→ SUPPLIED RECORDS
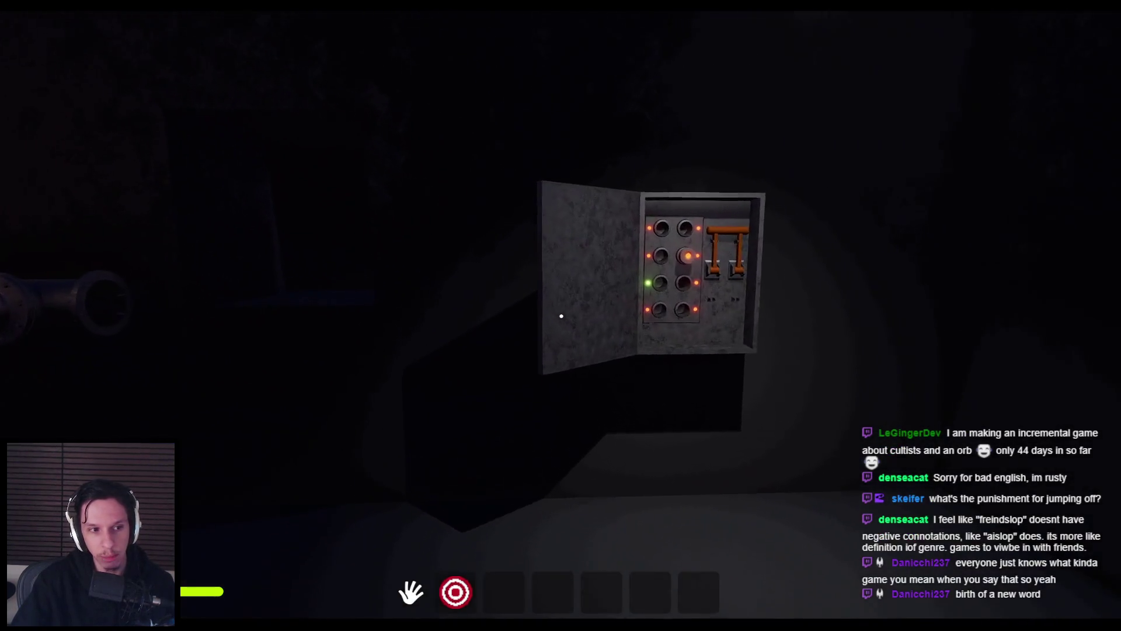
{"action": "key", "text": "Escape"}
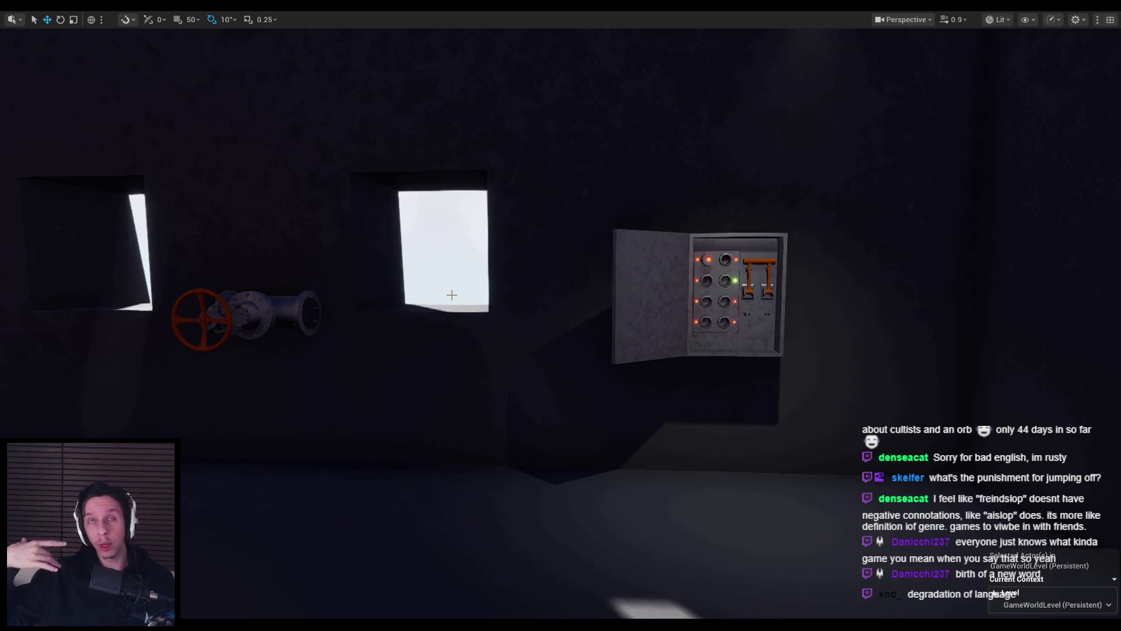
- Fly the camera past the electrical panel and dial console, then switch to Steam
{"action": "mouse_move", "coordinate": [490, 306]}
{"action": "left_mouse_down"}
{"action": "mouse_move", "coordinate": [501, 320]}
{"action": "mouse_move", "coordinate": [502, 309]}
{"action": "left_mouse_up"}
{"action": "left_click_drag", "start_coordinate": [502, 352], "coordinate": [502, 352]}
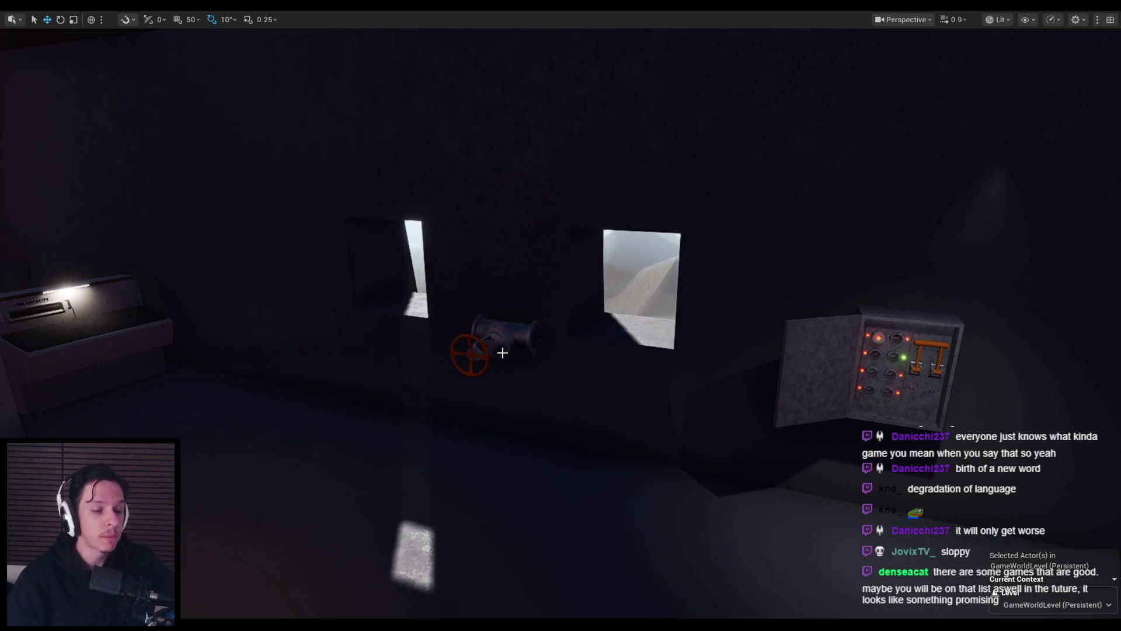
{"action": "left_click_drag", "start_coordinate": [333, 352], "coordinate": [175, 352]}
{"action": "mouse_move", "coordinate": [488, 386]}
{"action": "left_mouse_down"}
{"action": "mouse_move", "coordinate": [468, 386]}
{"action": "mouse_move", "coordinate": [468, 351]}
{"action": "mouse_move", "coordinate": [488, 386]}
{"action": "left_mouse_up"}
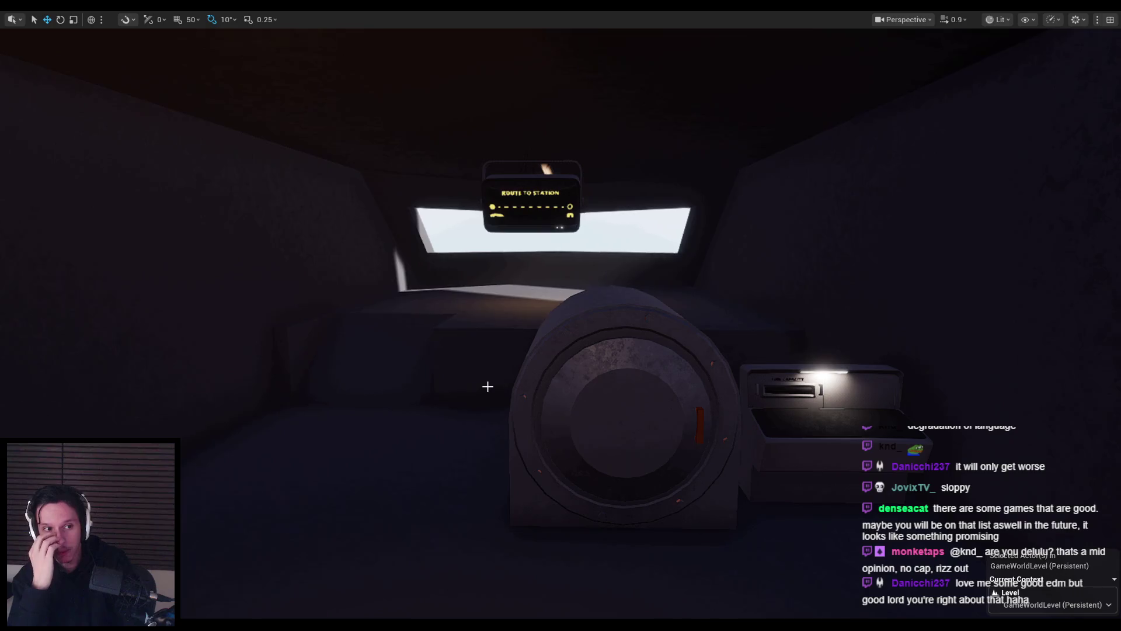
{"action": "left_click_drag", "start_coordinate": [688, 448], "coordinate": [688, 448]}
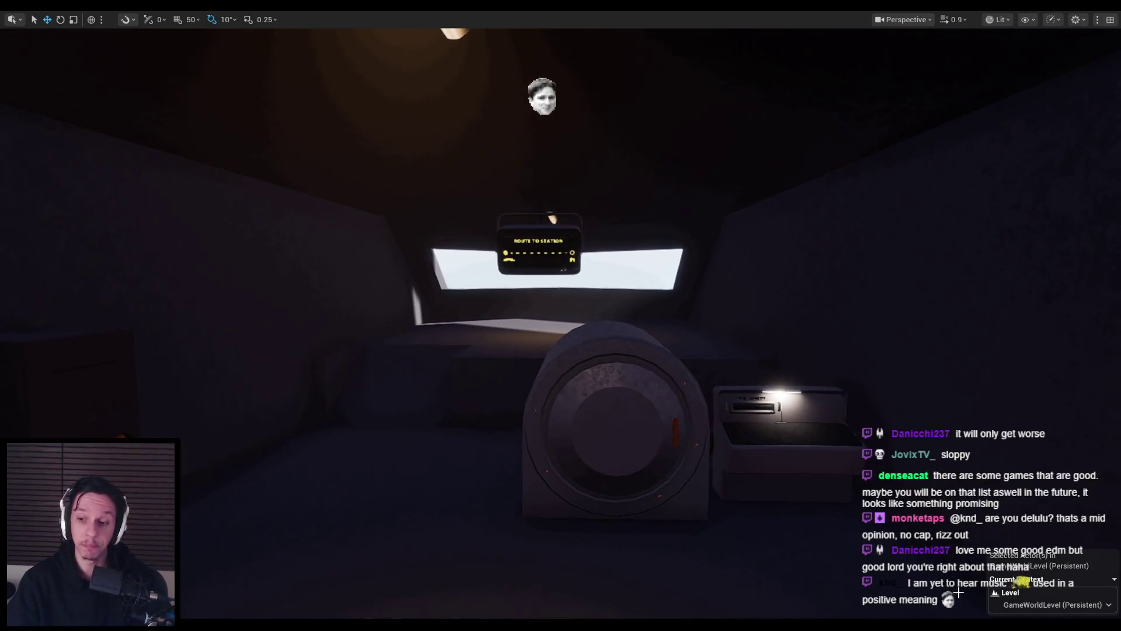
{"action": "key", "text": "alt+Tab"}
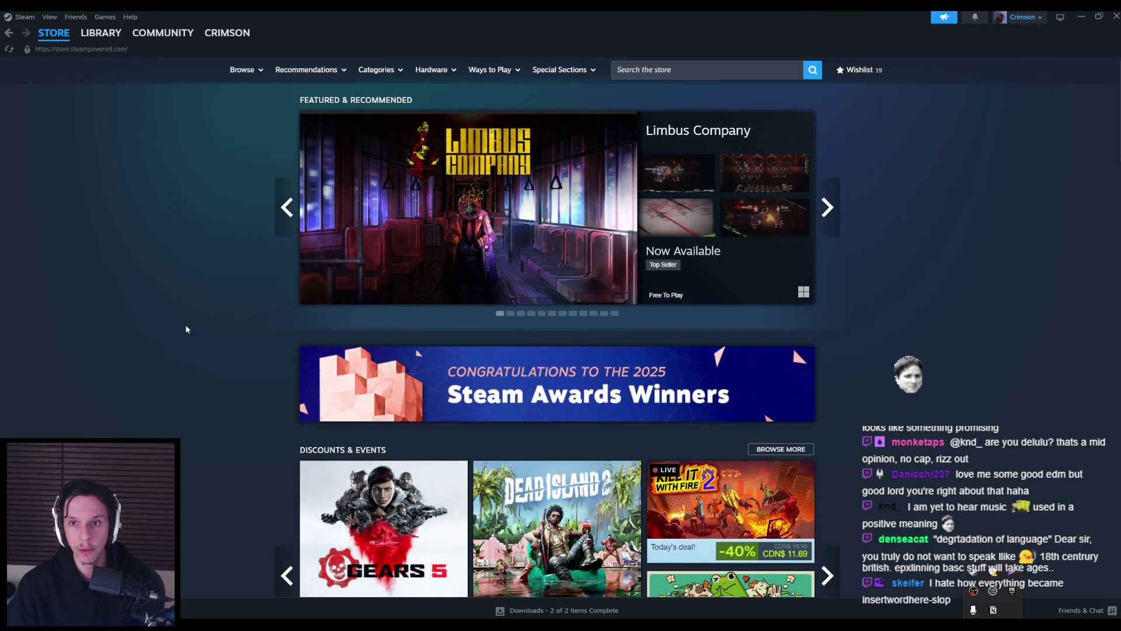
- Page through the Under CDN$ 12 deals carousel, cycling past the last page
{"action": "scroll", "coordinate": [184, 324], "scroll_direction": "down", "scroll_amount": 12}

→ PROBLEM DESCRIPTION
Pictures stay out of the copy; please restate every record above exactly.

→ WRITTEN ANSWER
{"action": "key", "text": "Escape"}
- Fly the camera past the electrical panel and dial console, then switch to Steam
{"action": "mouse_move", "coordinate": [490, 306]}
{"action": "left_mouse_down"}
{"action": "mouse_move", "coordinate": [501, 320]}
{"action": "mouse_move", "coordinate": [502, 309]}
{"action": "left_mouse_up"}
{"action": "left_click_drag", "start_coordinate": [502, 352], "coordinate": [502, 352]}
{"action": "left_click_drag", "start_coordinate": [333, 352], "coordinate": [175, 352]}
{"action": "mouse_move", "coordinate": [488, 386]}
{"action": "left_mouse_down"}
{"action": "mouse_move", "coordinate": [468, 386]}
{"action": "mouse_move", "coordinate": [468, 351]}
{"action": "mouse_move", "coordinate": [488, 386]}
{"action": "left_mouse_up"}
{"action": "left_click_drag", "start_coordinate": [688, 448], "coordinate": [688, 448]}
{"action": "key", "text": "alt+Tab"}
- Page through the Under CDN$ 12 deals carousel, cycling past the last page
{"action": "scroll", "coordinate": [184, 324], "scroll_direction": "down", "scroll_amount": 12}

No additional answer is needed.